Op dat moment werd het tijd om mijn route opnieuw te bekijken. Ik vertrok vanuit klasse C airspace: daar moet je 5 km zicht hebben om in te mogen vliegen. Dus dat zou een no-go zijn. Maar onder omstandigheden kun je een special VFR clearance krijgen, en dan heb je minder zicht nodig. Dus ik zou kunnen vertrekken. De route ging echter door klasse E space heen, en voor VFR vluchten heb je daar 8 km zicht nodig. Dat zou het zeker niet worden.
Natuurlijk kon ik mijn route aanpassen. Maar het was inmiddels 11:00, dus ik zou weinig tijd hebben om die route goed uit te werken.
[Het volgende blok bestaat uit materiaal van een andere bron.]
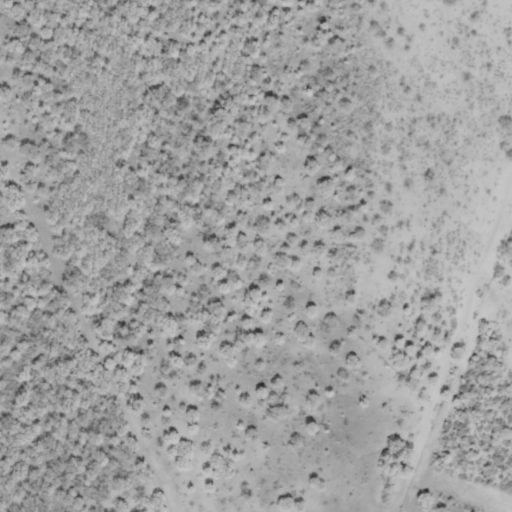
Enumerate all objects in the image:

Daarnaast ben ik in en om Eindhoven nog niet heel bekend met herkenningspunten, en 4 km zicht is toch betrekkelijk weinig als je met bijna 200 km/uur vliegt: dat leg je in iets meer dan een minuut af. Dus je ziet een herkenningspunt pas een minuut voordat je er bent. Da’s betrekkelijk kort.
Al die factoren gecombineerd zorgde ervoor dat ik om 11:00 besloot om mijn vlucht niet door te laten gaan. Er komen nog genoeg momenten dat het weer wel voldoende is om de geplande vlucht te kunnen maken.
Achteraf bleek dat het zicht tot na 14:00 op het vliegveld beperkt was tot 2 kilometer, en het wolkendek zich al op 100-200 meter boven Eindhoven sloot. Die omstandigheden alleen waren al voldoende geweest om de vlucht niet door te laten gaan.
Voor mij -en ik hoop voor elke piloot- is het echter zeer belangrijk om autonoom die go/no-go beslissing te nemen: op een gegeven moment veranderen er teveel factoren waardoor je je vluchtvoorbereiding niet meer 100 % hebt kunnen doen. Dat geeft al extra druk, waardoor je wellicht in een overstress situatie komt wanneer er in de lucht ook nog zaken anders verlopen dan gepland (uitval GPS, toch minder zicht onderweg, etc etc).